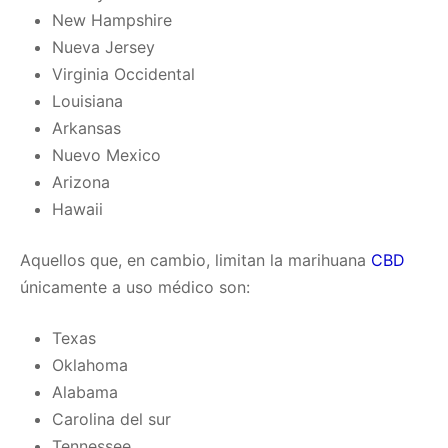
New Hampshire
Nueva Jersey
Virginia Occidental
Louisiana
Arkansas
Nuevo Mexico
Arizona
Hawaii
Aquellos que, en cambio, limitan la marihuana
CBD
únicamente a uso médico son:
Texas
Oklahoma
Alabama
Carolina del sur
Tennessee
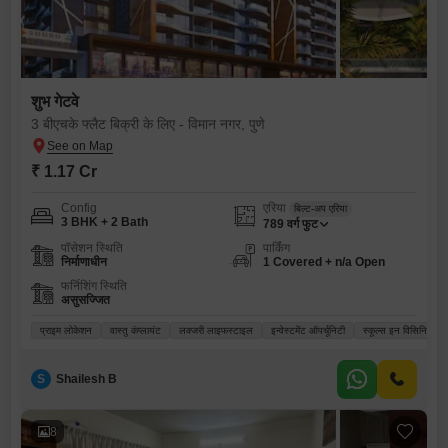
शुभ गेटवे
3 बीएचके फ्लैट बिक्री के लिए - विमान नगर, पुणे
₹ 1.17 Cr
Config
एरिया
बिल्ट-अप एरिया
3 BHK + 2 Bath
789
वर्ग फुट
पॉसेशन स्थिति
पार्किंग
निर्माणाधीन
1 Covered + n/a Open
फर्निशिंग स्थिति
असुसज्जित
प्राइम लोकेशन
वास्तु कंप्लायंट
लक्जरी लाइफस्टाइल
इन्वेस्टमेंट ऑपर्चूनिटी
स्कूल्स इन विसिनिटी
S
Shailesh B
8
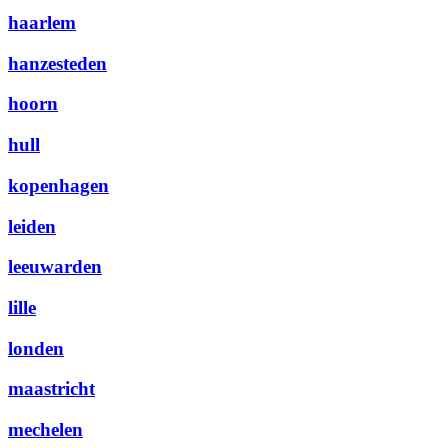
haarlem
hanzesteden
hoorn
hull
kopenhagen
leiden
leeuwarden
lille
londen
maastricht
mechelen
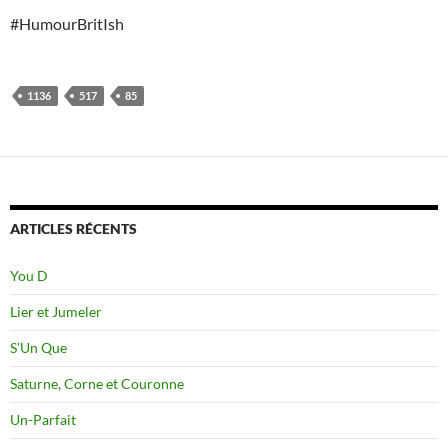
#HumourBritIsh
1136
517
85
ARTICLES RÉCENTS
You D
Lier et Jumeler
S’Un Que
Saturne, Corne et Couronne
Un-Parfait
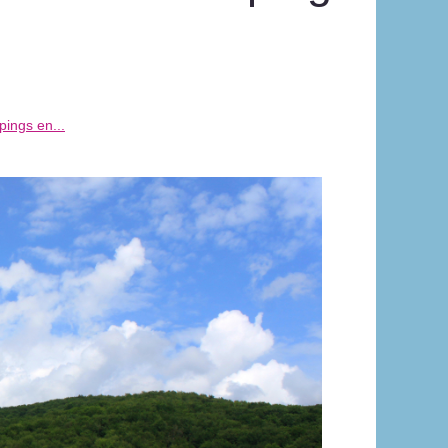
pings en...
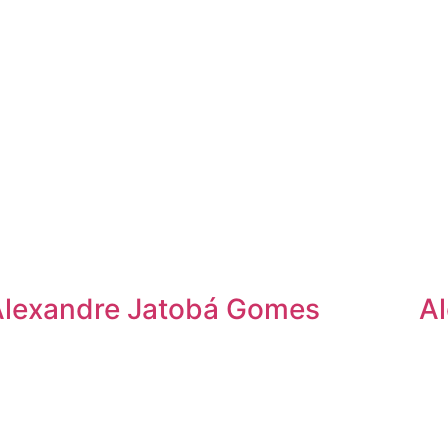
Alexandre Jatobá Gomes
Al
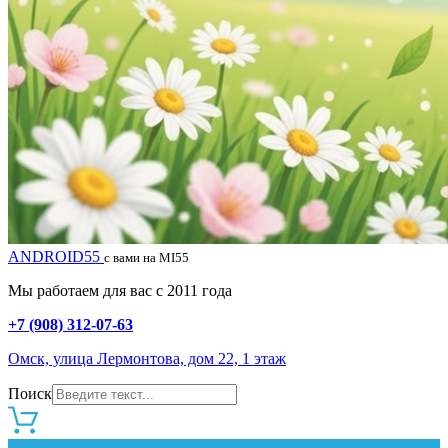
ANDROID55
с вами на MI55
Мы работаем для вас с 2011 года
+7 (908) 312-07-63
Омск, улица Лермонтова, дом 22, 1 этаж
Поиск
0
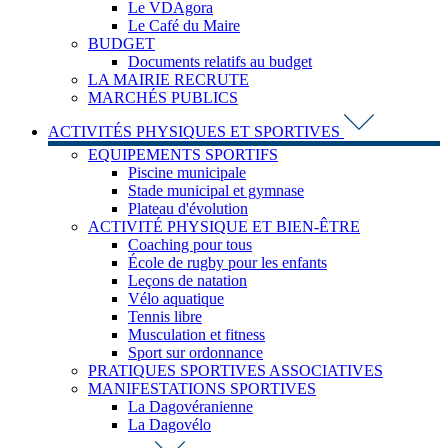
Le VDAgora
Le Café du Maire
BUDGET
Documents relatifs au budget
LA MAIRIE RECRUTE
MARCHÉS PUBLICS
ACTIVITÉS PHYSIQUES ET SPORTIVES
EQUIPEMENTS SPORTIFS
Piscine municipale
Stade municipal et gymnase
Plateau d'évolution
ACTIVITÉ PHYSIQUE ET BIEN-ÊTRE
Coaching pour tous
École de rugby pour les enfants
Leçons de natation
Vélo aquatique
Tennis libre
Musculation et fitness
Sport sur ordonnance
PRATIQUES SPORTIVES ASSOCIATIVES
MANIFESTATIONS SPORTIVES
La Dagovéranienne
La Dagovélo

::::

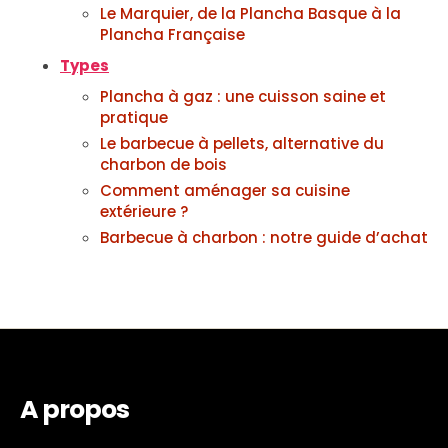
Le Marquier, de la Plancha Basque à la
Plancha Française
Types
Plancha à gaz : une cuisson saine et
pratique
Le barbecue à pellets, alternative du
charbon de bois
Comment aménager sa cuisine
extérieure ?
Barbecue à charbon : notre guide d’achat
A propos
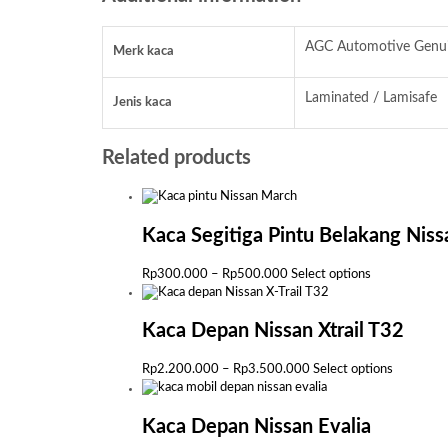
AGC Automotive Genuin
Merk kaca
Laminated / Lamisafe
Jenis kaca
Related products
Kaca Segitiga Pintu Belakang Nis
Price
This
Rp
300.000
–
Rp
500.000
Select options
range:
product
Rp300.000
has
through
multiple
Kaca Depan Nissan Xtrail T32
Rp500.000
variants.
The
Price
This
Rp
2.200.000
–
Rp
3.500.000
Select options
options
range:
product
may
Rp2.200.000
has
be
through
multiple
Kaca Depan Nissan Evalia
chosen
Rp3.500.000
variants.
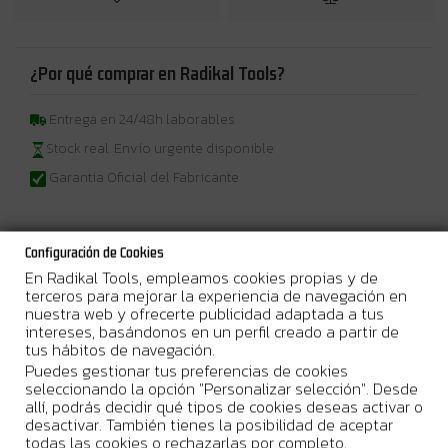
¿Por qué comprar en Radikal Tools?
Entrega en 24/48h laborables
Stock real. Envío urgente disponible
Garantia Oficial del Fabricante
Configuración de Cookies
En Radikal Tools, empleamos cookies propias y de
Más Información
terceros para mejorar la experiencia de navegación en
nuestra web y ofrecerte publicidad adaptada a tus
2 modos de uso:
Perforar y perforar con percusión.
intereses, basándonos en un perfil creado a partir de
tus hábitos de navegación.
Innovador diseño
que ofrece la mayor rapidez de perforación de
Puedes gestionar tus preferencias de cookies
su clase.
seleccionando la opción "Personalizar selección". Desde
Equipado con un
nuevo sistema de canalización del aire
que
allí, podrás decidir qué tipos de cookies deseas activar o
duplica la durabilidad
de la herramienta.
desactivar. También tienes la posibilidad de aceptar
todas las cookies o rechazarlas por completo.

::::

__Instructions to follow__. Retype the records above, but only those lines that fall between the line containing "en Radikal Tools?" and the line containing "todas las cookies o rechazarlas por completo.", with both of those lines included, exactly as written.

__Task result__.
¿Por qué comprar en Radikal Tools?
Entrega en 24/48h laborables
Stock real. Envío urgente disponible
Garantia Oficial del Fabricante
Configuración de Cookies
En Radikal Tools, empleamos cookies propias y de
Más Información
terceros para mejorar la experiencia de navegación en
nuestra web y ofrecerte publicidad adaptada a tus
2 modos de uso:
Perforar y perforar con percusión.
intereses, basándonos en un perfil creado a partir de
tus hábitos de navegación.
Innovador diseño
que ofrece la mayor rapidez de perforación de
Puedes gestionar tus preferencias de cookies
su clase.
seleccionando la opción "Personalizar selección". Desde
Equipado con un
nuevo sistema de canalización del aire
que
allí, podrás decidir qué tipos de cookies deseas activar o
duplica la durabilidad
de la herramienta.
desactivar. También tienes la posibilidad de aceptar
todas las cookies o rechazarlas por completo.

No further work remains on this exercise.